~当館から徒歩2分 龍泉寺むかし話~
いつも 旅館久保治のブログをお読み頂きありがとうございます。
洞川温泉の紅葉は終盤を迎えました。
燃える様な紅葉の赤が美しい龍泉寺は当館から徒歩2分ほど。
龍泉寺は役行者が大峯を開山し修行していた頃、山麓の洞川で岩場の中から水が湧き出る泉を発見。
その泉のほとりに八大龍王尊をお祀りし、行をしたのが始まりであると伝えられています。
この泉を「龍の口」と言い龍神様の住まわれる泉ということから、龍泉寺と名付けたそうです。
龍の口より湧き出る清水によって満たされた池は水行場としても名高く、修行者の身心を清める第一の行場として、大峯山に参る行者さん達でシーズンは賑わいますが、一般のお客様にも初夏は蛍の名所、秋は紅葉などと人気のお寺です。
さてそんな龍泉寺の「龍の口」には昔から伝わる伝説があるんですよ。
昔、龍泉寺にまじめな寺男がいました。
ある日男が家に帰ると女が立っていて「どうか、ひと晩泊めてください」と頼みました。
親切で人の良い男は承諾し女を一晩泊めてあげました。
すると次の日起きると女は既に家を掃除し、朝食の支度も。いつしか2人は夫婦になり可愛い男の子も誕生したそうです。
妻は夫に早く帰るときは「帰ったよ」と声をかけてくださいね、強く頼んでしましたが、ある日男は約束を破って、黙って家に入りました。
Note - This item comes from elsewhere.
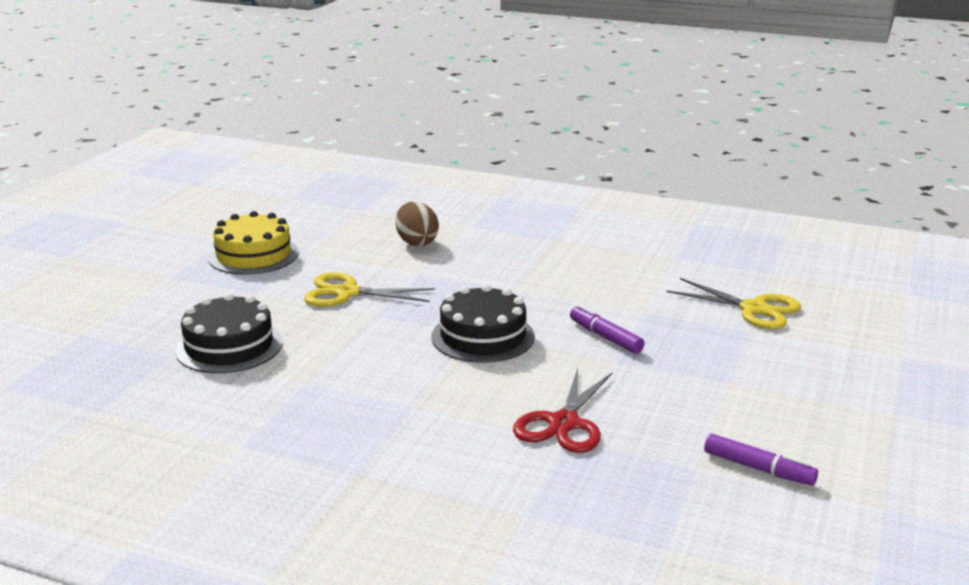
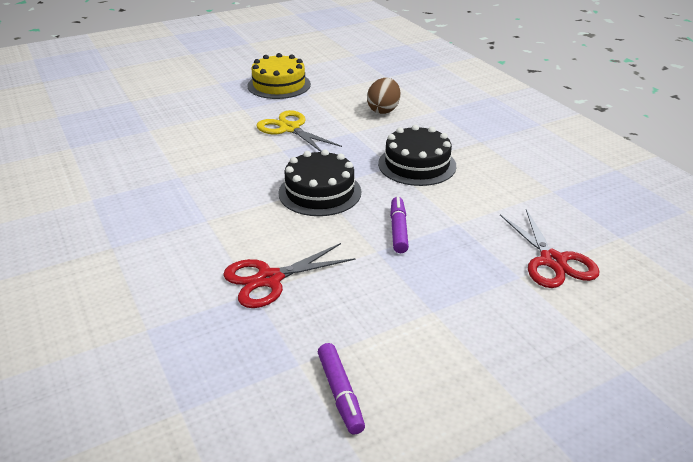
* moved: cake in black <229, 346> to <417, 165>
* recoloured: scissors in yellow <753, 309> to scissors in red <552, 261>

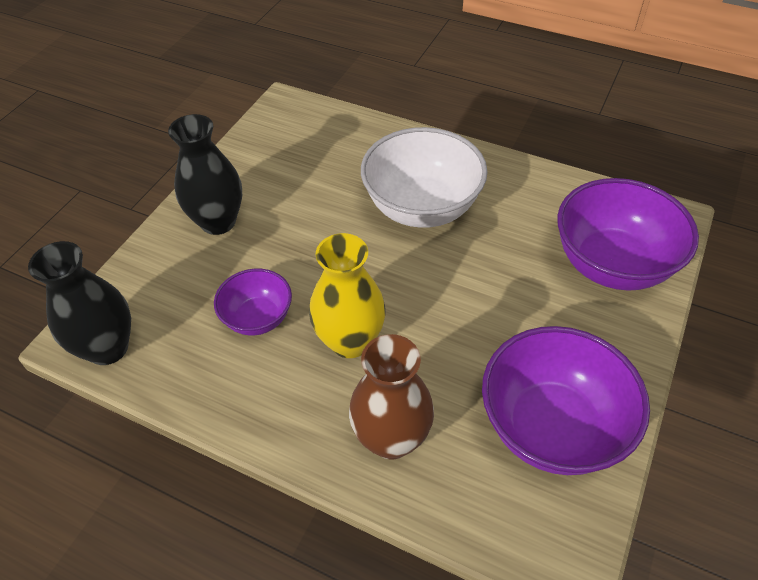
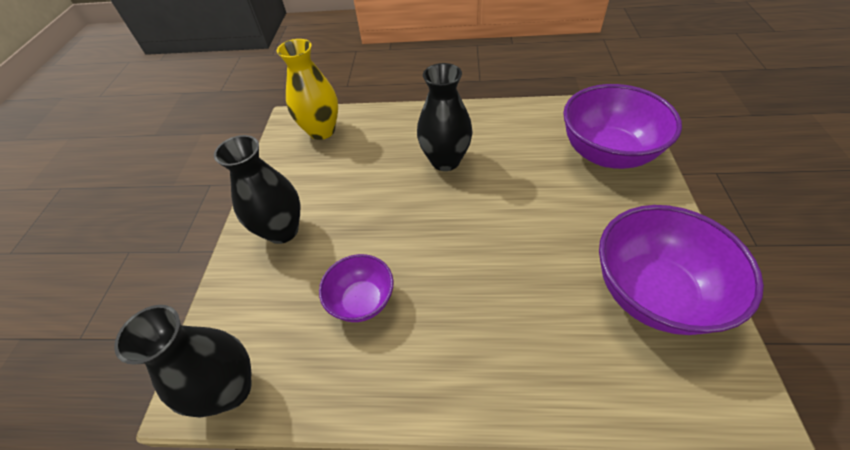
* removed: vase in brown <391, 438>
* moved: vase in yellow <350, 341> to <322, 131>
* replaced: bowl in white <422, 208> to vase in black <445, 161>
するとまっ白い大蛇が、赤ちゃんと添い寝しているではありませんか。
男が腰を抜かすと、白い蛇は妻に戻り
「私は龍泉寺の龍の口に棲む蛇です。でも見られたからには、もう夫婦ではいられません。龍泉寺の池に帰ります。子どもが泣けば、乳の代わりに私のこの目玉をなめさせてください」
と自分の目玉を繰り抜き、家を出て行きました。
子どもは、目玉をなめて育ちましたが、とうとうなめつくして泣くので、男は子どもを背負い、龍泉寺の池に行くと池の中から白い蛇が現れて、もうひとつの目玉を子どもに与えました。
「私は両目ともなくなって昼夜わからなくなりました。どうか、朝に六つ、暮れに七つ、お寺の鐘を鳴らしてください」そう言うと池の中に消えてしまいました。
白蛇の子への愛情に心打たれた男は、龍泉寺の鐘を毎日鳴らし続けたということです。